■ **What needs to be done**
Please reproduce word for word the stretch of the passage on TOB Stage 2 optimizers below, from "It is revealing" through "square error (MSE).".

[Text shown Boundary: Start]

2.3 Optimizers Applied for TOB Stage 2 Prediction

A customized firefly optimizer (Wood 2019b) facilitating metaheuristic profiling (Wood 2016) and coded in visual basic for applications (VBA) is used for TOB Stage 2 evaluations. Also, two of Microsoft Excel’s Solver optimizers, generalized reduced gradient (GRG) and evolutionary (Frontline Solvers 2020) are run to verify the results. This combination of optimizers has proved to be effective at providing a complementary range of near-optimum solutions around the global minimum for each TOB Stage 2 case evaluated.

Based on sensitivity analysis, tuning subsets with between 135 and 150 data records, spread across the entire data set range of TOC, were found to generate statistically repeatable TOC predictions (TOB stage 1 and 2) for the well-log datasets evaluated in this study. These were assessed with testing subsets of 100 data records that were held separately and not involved in the tuning or training subsets or in any way contributing to the solution-tuning process. For each model evaluated 5 distinct cases were considered. In each case, different sets of data records are assigned to the tuning and testing subset, and what records remain in each case go into the training subset. For each case three optimizers were executed three times, resulting in 45 TOB Stage 2 tuned solutions. Those 45 optimized solutions were then applied to the entire dataset to establish an average prediction accuracy and to identify the case that produced the best overall TOC predictions for each model. Also, those 45 solutions for the testing subset were compared with the five TOB Stage 1 solutions (one for each case) for the testing subset. That comparison is focused on distinguishing the few optimized solutions that exhibited overfitting.

2.4 TOC Prediction Accuracy Statistical Measures Assessed

It is revealing to assess prediction accuracy of machine learning methods using several distinct statistical measures. The measures recorded for this study are:

  • Root mean square error (RMSE)—objective function of the TOB optimizers.

  • Mean square error (MSE).

[Text shown Boundary: End]
[Dataset content Boundary: Start]

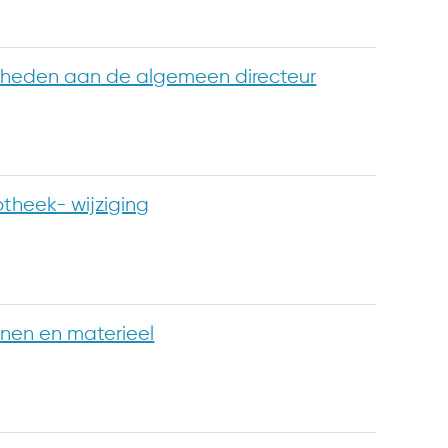
heden aan de algemeen directeur
theek- wijziging
inen en materieel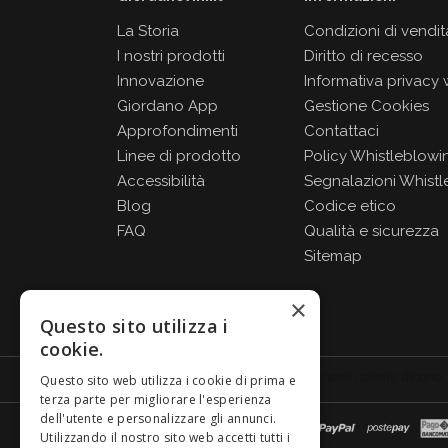
La Storia
Condizioni di vendit
I nostri prodotti
Diritto di recesso
Innovazione
Informativa privacy
Giordano App
Gestione Cookies
Approfondimenti
Contattaci
Linee di prodotto
Policy Whistleblowi
Accessibilità
Segnalazioni Whistl
Blog
Codice etico
FAQ
Qualità e sicurezza
Sitemap
×
Questo sito utilizza i
cookie.
Questo sito web utilizza i cookie di prima e
terza parte per migliorare l'esperienza
dell'utente e personalizzare gli annunci.
Utilizzando il nostro sito web accetti tutti i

[Dataset content Boundary: End]

■ **Reply to the task**
It is revealing to assess prediction accuracy of machine learning methods using several distinct statistical measures. The measures recorded for this study are:

  • Root mean square error (RMSE)—objective function of the TOB optimizers.

  • Mean square error (MSE).